# Need advises for getting job in Germany.



## InnocentCute (Sep 14, 2011)

Hye All.

Well i am a residene of Pakistan, wish to relocate to Germany soon, so guys i've a question is : what is the current job market situation in Germany now? although i now the recission has not over yet, should i get easily job there or have to wait for currect time for applying?

I've completed my Master level qualification from Pakistan in Finance and have a great experience in that firm.


Yours suggestion and advices will highly appreciated.


Thanks.


----------



## Bevdeforges (Nov 16, 2007)

How well do you speak German?
Cheers,
Bev


----------



## InnocentCute (Sep 14, 2011)

Well i am at beginer level, i can learn thru online.


----------



## Kawasutra (May 2, 2011)

InnocentCute said:


> Well i am at beginer level, i can learn thru online.


This is way not enough...!


----------



## Seb* (Mar 22, 2009)

InnocentCute said:


> Well i am at beginer level, i can learn thru online.


As a general rule, german employers expect their employees to be totally fluent in german. The only exceptions are highly specialised experts and contracters in a relatively small field or very low paid jobs like cleaners (where a broken german often is accepted to a degree).

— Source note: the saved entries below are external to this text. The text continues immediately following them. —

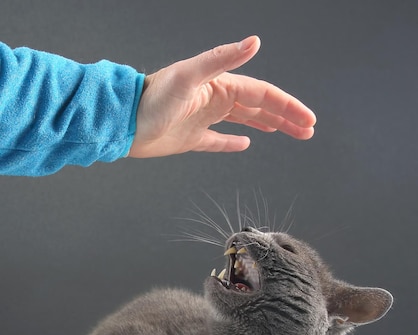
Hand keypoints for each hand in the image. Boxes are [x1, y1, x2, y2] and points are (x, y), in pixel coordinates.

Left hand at [129, 35, 315, 157]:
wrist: (124, 122)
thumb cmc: (152, 99)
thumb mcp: (188, 76)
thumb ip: (222, 58)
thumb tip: (255, 41)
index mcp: (220, 87)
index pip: (263, 94)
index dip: (288, 106)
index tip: (308, 120)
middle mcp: (215, 101)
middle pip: (260, 107)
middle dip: (286, 118)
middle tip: (307, 131)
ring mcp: (205, 119)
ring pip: (246, 122)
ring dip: (269, 125)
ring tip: (289, 133)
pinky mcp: (192, 138)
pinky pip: (219, 141)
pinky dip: (233, 143)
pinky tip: (245, 145)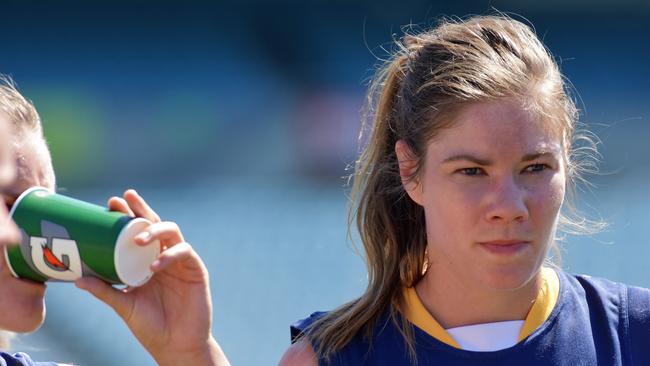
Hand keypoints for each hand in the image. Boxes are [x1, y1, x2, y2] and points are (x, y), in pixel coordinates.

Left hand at [75, 189, 229, 365]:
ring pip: (172, 232)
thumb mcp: (124, 305)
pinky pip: (184, 252)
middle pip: (155, 223)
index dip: (127, 215)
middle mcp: (164, 256)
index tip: (111, 203)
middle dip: (141, 209)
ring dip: (155, 230)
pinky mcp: (195, 269)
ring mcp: (180, 261)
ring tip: (138, 239)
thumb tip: (78, 279)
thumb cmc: (150, 326)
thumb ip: (105, 291)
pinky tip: (156, 265)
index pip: (137, 231)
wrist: (175, 345)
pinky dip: (170, 255)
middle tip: (125, 199)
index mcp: (147, 260)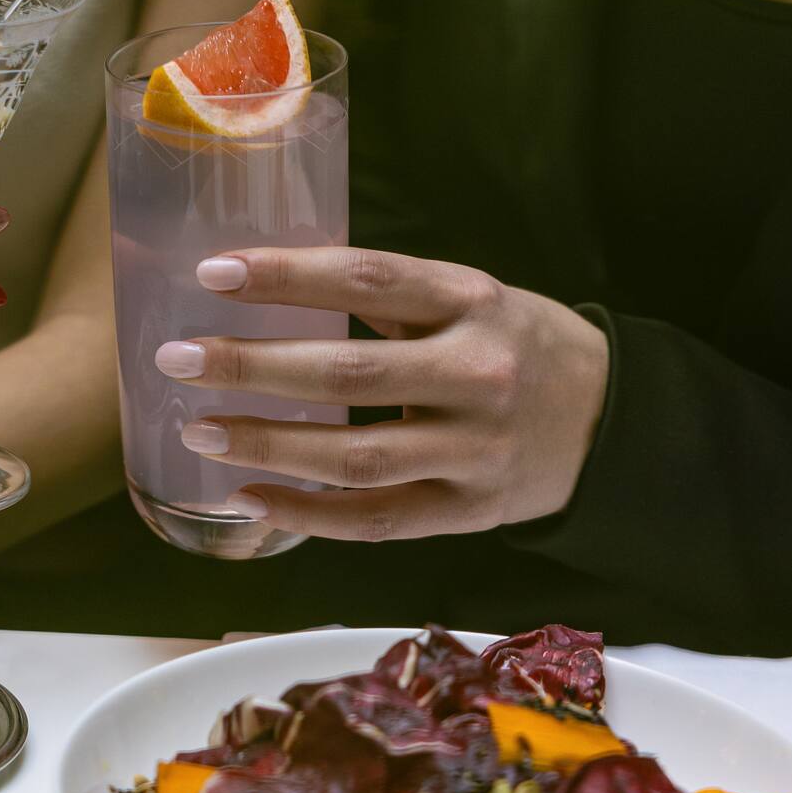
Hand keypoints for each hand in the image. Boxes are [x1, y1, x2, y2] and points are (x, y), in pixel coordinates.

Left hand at [155, 247, 609, 541]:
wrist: (613, 422)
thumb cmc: (518, 346)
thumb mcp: (472, 297)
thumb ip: (390, 297)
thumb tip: (270, 286)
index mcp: (473, 301)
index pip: (367, 278)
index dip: (287, 275)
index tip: (213, 272)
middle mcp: (477, 374)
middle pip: (348, 375)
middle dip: (252, 367)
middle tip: (178, 359)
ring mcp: (474, 452)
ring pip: (354, 458)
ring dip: (267, 446)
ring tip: (199, 432)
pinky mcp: (469, 512)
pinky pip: (375, 520)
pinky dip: (306, 515)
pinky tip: (248, 501)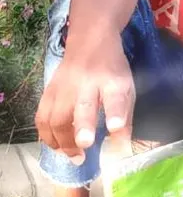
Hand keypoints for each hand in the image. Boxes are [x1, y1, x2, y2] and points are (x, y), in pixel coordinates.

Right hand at [35, 34, 134, 163]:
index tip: (116, 127)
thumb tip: (121, 150)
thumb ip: (125, 119)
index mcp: (112, 80)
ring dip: (62, 140)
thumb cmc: (112, 69)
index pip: (115, 98)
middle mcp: (88, 81)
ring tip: (73, 156)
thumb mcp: (127, 88)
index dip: (116, 113)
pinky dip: (46, 134)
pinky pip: (42, 115)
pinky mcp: (49, 89)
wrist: (90, 40)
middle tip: (84, 148)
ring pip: (56, 115)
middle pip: (82, 107)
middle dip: (81, 129)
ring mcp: (65, 85)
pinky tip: (55, 146)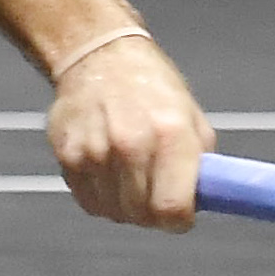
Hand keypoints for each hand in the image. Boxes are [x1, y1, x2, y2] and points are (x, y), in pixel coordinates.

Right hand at [46, 34, 211, 231]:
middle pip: (142, 216)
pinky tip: (108, 168)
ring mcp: (95, 151)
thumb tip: (206, 202)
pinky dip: (101, 195)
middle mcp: (131, 143)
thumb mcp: (191, 118)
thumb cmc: (151, 88)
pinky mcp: (68, 156)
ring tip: (130, 173)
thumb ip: (201, 165)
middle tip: (156, 192)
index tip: (180, 216)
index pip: (172, 209)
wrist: (99, 55)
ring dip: (126, 205)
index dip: (179, 221)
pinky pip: (89, 202)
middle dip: (153, 212)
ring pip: (115, 213)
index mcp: (170, 134)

In the financial filed, especially in the consumer area, you will NEED to be totally fluent. And now to the point of learning the language. As a native german speaker, who learnt three different foreign european languages, I can assure you that german is one of the hardest to master, an online course won't get you -sadly - to fluent level.


----------



## InnocentCute (Sep 14, 2011)

Seb, Thank you every much 

Well i search here in Pakistanhere are only German language institute, i'll follow them and start ASAP German language course, as you sadi its a rule to enter in Germany for getting a professional job having fluent in German.

Thanks one again.


----------